Dzisiaj jestem prawdopodobnie najszczęśliwszym blogerem w Polsce, a może nawet i na świecie! To niesamowite uczucie pracować 3 tygodnie nad jednym wypiekiem, zepsuć dwa blendery i w końcu poczuć smak, którego się szukało przez cały ten czas!
Historia mojej ciabatty jest zawiła, pełna ubabranych w mące ciuchów i nieprzespanych poranków. Wszystko zaczęło się pewnego pięknego dnia, gdy przygotowywałam śniadanie dla bardzo ważnego gościa. Zrobiłam tradycyjną shakshukę, pietruszkowy hummus i ciabattę (prawie) z przepisu Nancy Cain. No właśnie, prawie robi ogromną różnicę. Pominęłam połowę kroków, składniki odmierzałam mało precyzyjnie, a że się spieszyłam to za nic nie byłam w stanie stwierdzić ile czego dokładnie dałam i co ile czasu mi zajęło.

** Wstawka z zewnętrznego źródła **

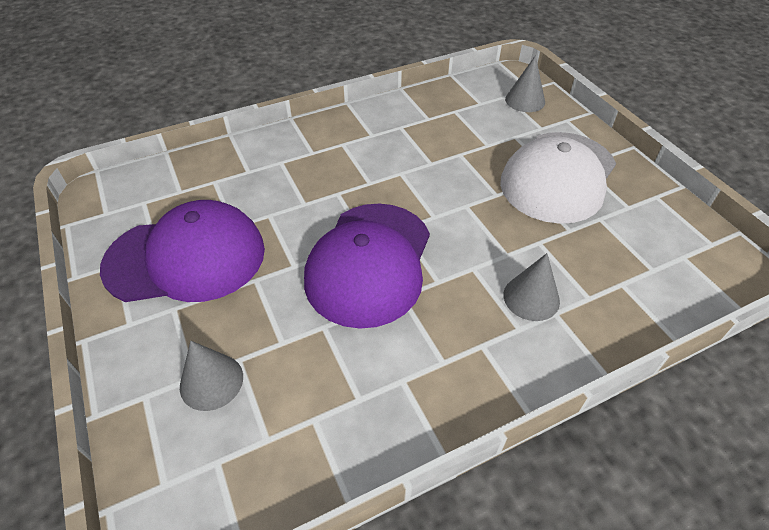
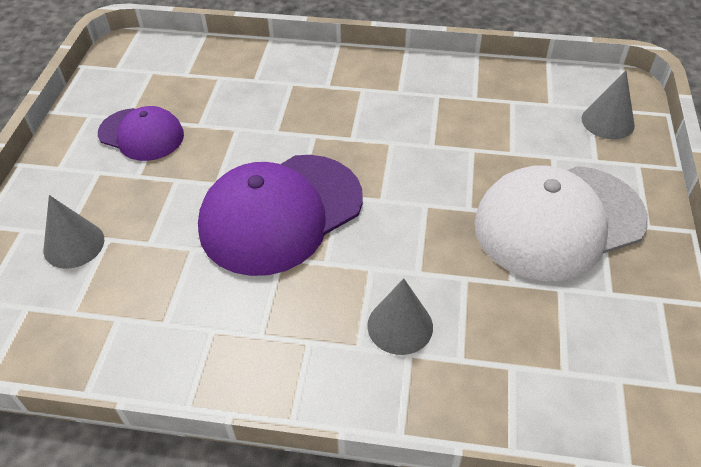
camera: 35 degrees right, 0 degrees up
(186, 258) = (141, 134): purple cap -> purple cap, size x0.57

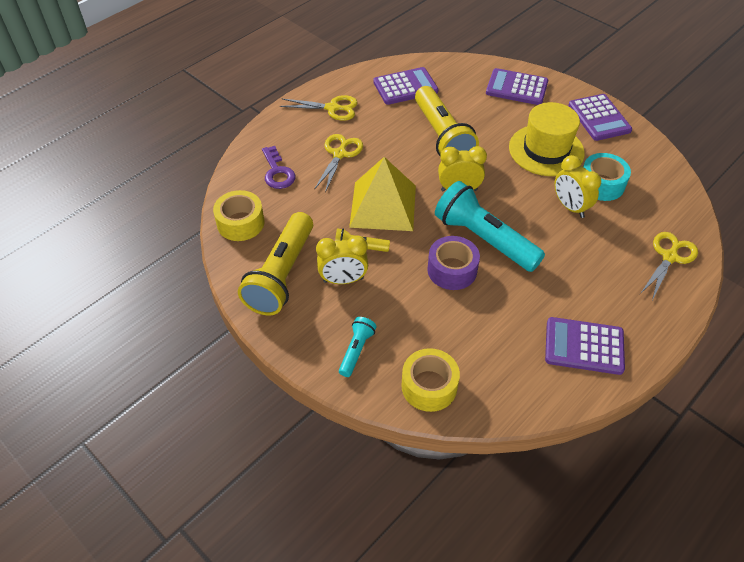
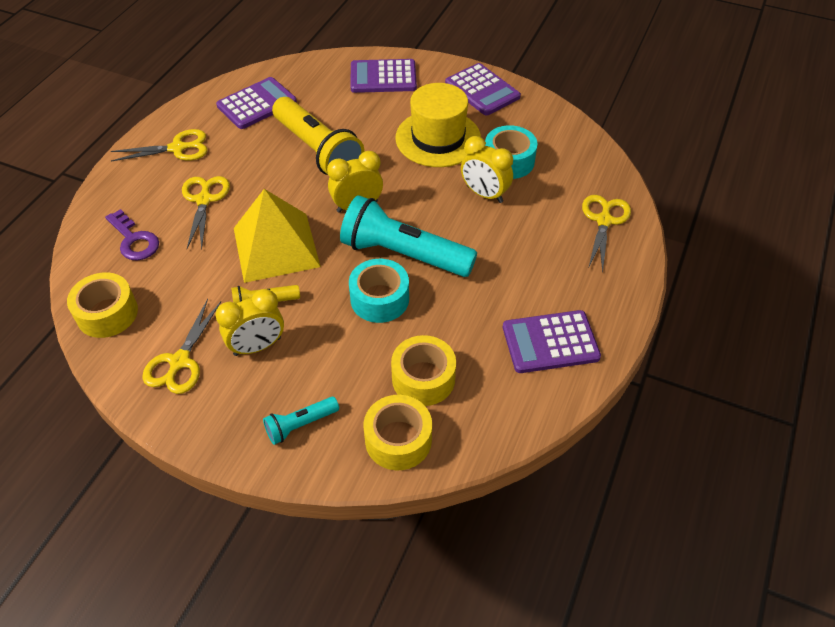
camera: 20 degrees left, 0 degrees up
(282, 275) = (180, 361): yellow flashlight -> yellow scissors
(356, 350) = (300, 425): turquoise flashlight -> turquoise flashlight turned 120 degrees counterclockwise
(452, 270) = (379, 299): purple tape -> turquoise tape
(466, 344) = (423, 378): none -> yellow tape

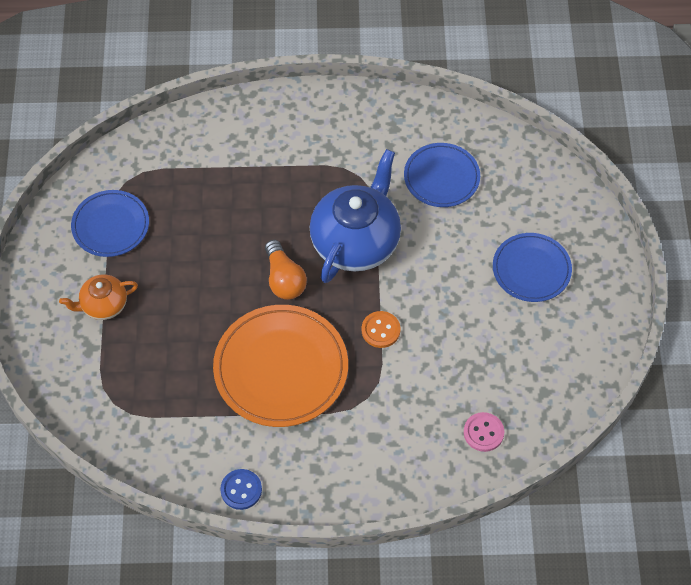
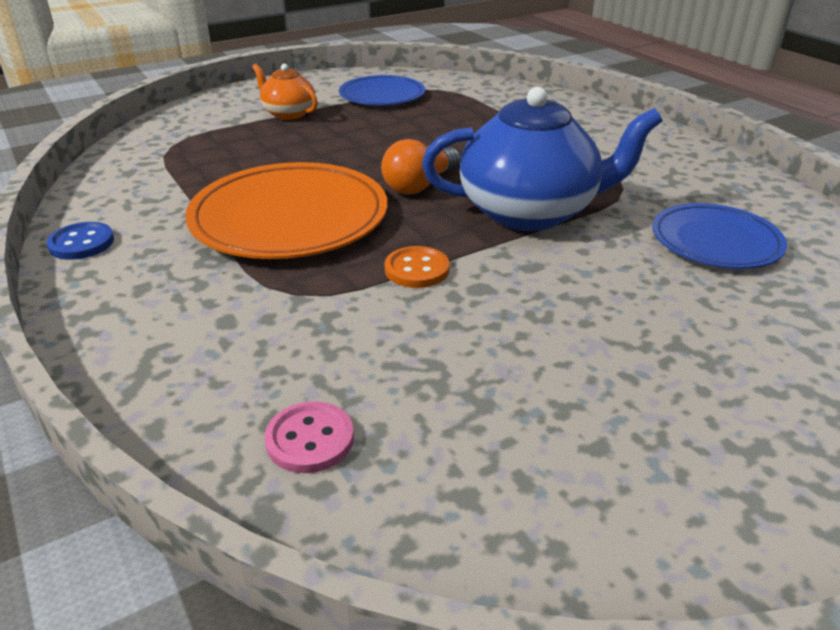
camera: 60 degrees right, 25 degrees down
(531, 269) = (697, 379): blue plate -> none

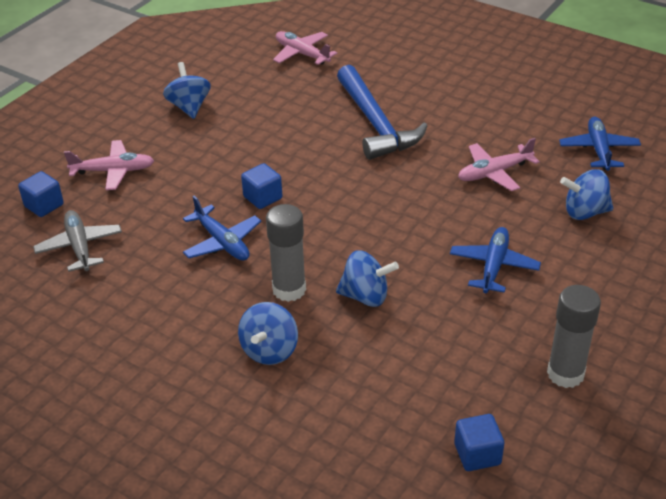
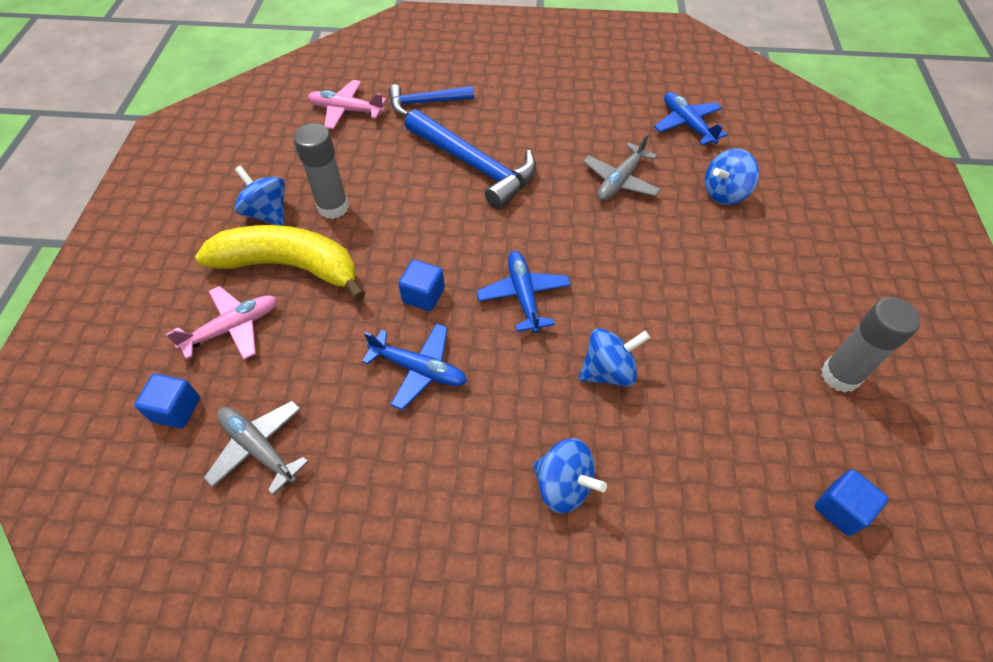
camera: 30 degrees left, 15 degrees up
(180, 146) = (290, 266): none -> yellow banana
(269, 350) = (563, 485): blue spinning top -> blue spinning top turned 45 degrees counterclockwise
(289, 289) = (529, 398): grey glue stick -> grey glue stick (333, 207)
(372, 66) = (426, 102): none -> blue hammer
(493, 266) = (694, 283): blue plane -> blue plane (523, 295)
(494, 173) = (620, 181): pink plane -> grey plane

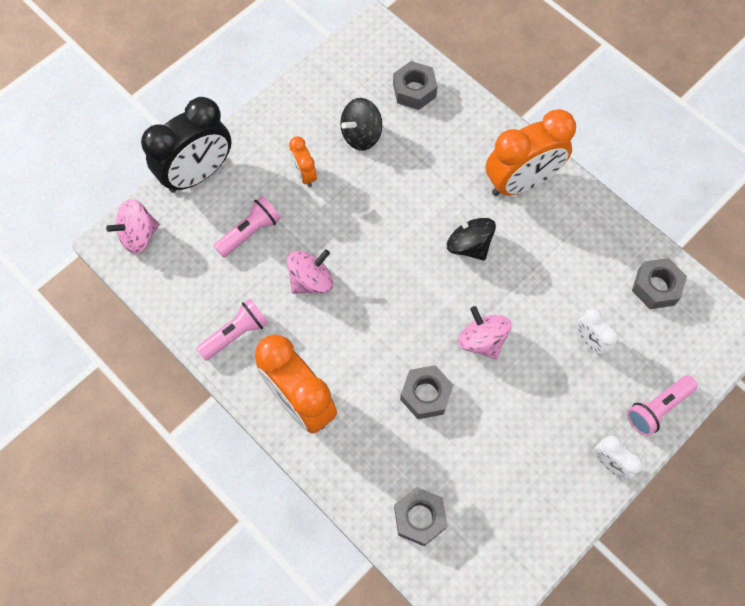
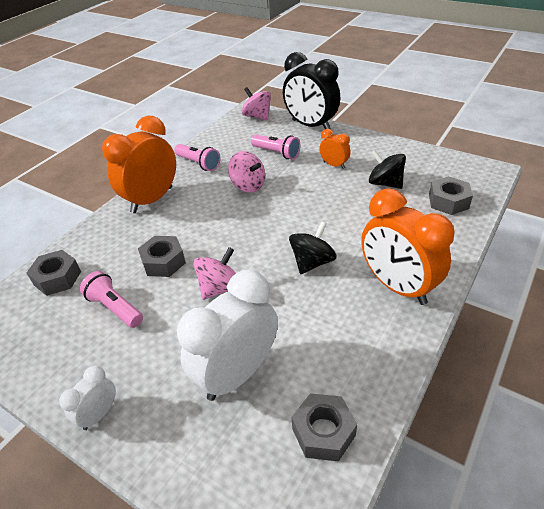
camera: 80 degrees right, 25 degrees down
(304, 174) = (334, 165): orange clock -> orange clock turned 75 degrees clockwise
(590, 341) = (237, 373): white clock -> white clock, size x2.08
(657, 408) = (166, 456): pink flashlight -> pink flashlight (115, 308)

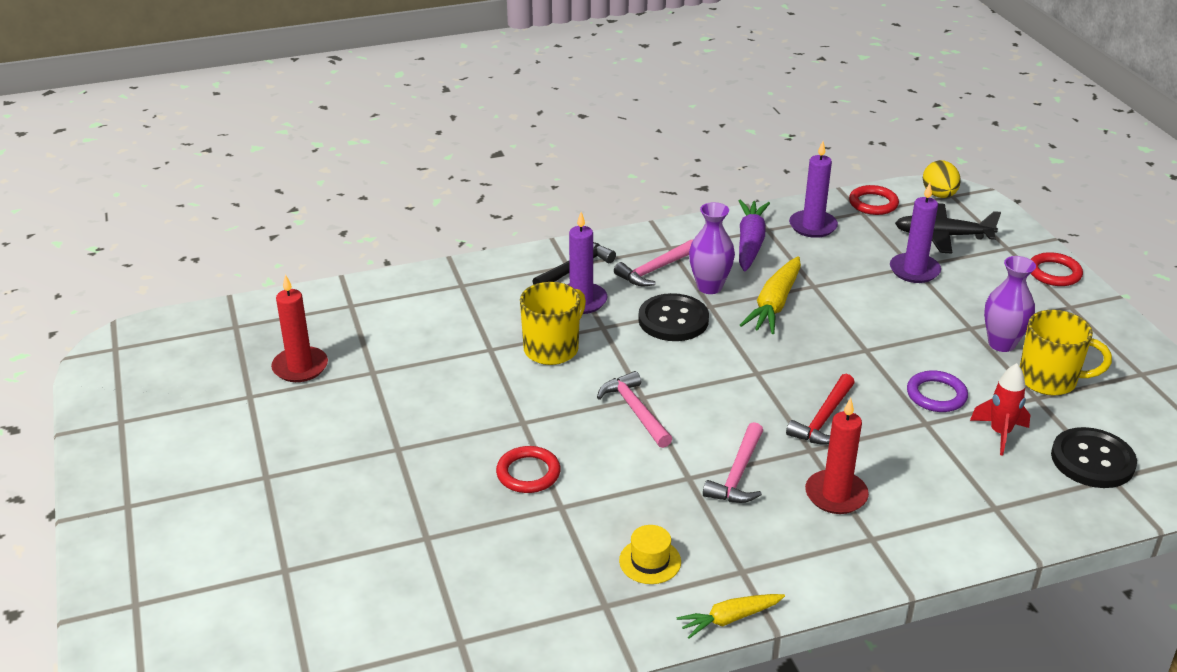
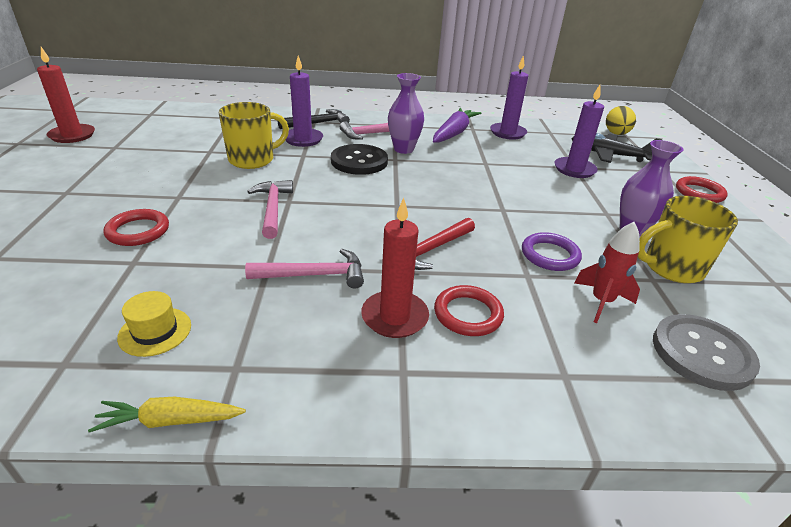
camera: 15 degrees right, 0 degrees up
(738, 474) = (314, 275): pink hammer -> pink hammer turned 135 degrees counterclockwise
(774, 304) = (446, 167): yellow carrot -> none
(873, 203) = (562, 130): red ring -> red ring (468, 314)
(1049, 380) = (671, 267): yellow mug -> yellow mug turned 135 degrees clockwise
(1092, 460) = (701, 353): black button -> grey button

Ciabatta wyszła znakomita. Postanowiłam ją powtórzyć i już nigdy nie wyszła taka sama. Zawsze za twarda, zawsze z dziwnym posmakiem, zawsze zjedzona od niechcenia. I w końcu, gdy po raz kolejny wyszła taka zła, postanowiłam zrobić to co wychodzi mi najlepiej – zapomnieć o przepisie i działać jak intuicja kulinarna mi podpowiad ; ).
Dodałam mniej mąki, więcej mleka, zmodyfikowałam większość kroków i wyszło. Miękkie w środku, chrupiące na zewnątrz, idealne. Najbardziej chyba mnie cieszy, że to wszystko bez chemii, gumy ksantanowej i mało wartościowych mąk takich jak ryżowa czy, co gorsza, kukurydziana. Czuję, że dzisiaj otworzyłam nowy rozdział w swojej kulinarnej podróży. Mam nadzieje, że będziecie mi w nim towarzyszyć!
Możecie nadać bułeczkom bardziej ciabattowego kształtu. Możecie też wzbogacić je o oliwki, lub ulubione przyprawy. Ja jednak polecam na początek spróbować wersji minimalistycznej.
Bezglutenowa i wegańska ciabatta
Składniki:
- 240g mąki z tapioki
- 120g mąki gryczanej (najlepiej jasnej)
- 240ml + 80ml mleka migdałowego
- 4 łyżki oleju kokosowego
- 1 łyżeczka soli
- 1 łyżeczka cukru
- 2 łyżeczki drożdży instant w proszku
- 80ml ciepłej wody
Sposób przygotowania:
- Odmierzamy mąki, dodajemy sól i mieszamy. Mąki przesypujemy do kielicha robota kuchennego/siekacza. Miksujemy dosłownie parę sekund, żeby nie przegrzać sprzętu.
- W rondelku podgrzewamy 240ml mleka i olej. Gdy będzie się gotować wyłączamy.
- Bardzo ciepłe mleko z olejem przelewamy w małych partiach do robota kuchennego z mieszanką mąk. Za każdym razem parę sekund miksujemy/blenderujemy, ciągle kontrolując czy blender się nie przegrzewa (poznać to po zapachu ; )). Zostawiamy do wystygnięcia.
- W osobnej miseczce mieszamy cukier z drożdżami i zalewamy ciepłą wodą. Ważne by woda nie była wrząca! Zostawiamy na 15 minut.
- Na 2 minuty przed końcem czasu w garnuszku podgrzewamy 80ml mleka.
- Po tym czasie powtarzamy czynność z punktu trzeciego, ale tym razem z zaczynem drożdżowym. Przelewamy go do naczynia z mąką i blenderujemy. Dodajemy 80ml wrzącego mleka (pkt. 5-ty) i ponownie blenderujemy.
- Ciasto przekładamy do miski, powinno być dość płynne. Przykrywamy folią i wkładamy do zamrażarki na min. 40 minut. Po tym czasie wyciągamy i odstawiamy w ciepłe miejsce na min. 2 godziny.
- Rozgrzewamy piekarnik do 200C. Łyżką formujemy cztery kulki i rozmieszamy je w możliwie sporej odległości od siebie na papierze do pieczenia. Pieczemy w termoobiegu ok. 12-13 min na 185C.
Przed podaniem można podgrzać na tosterze.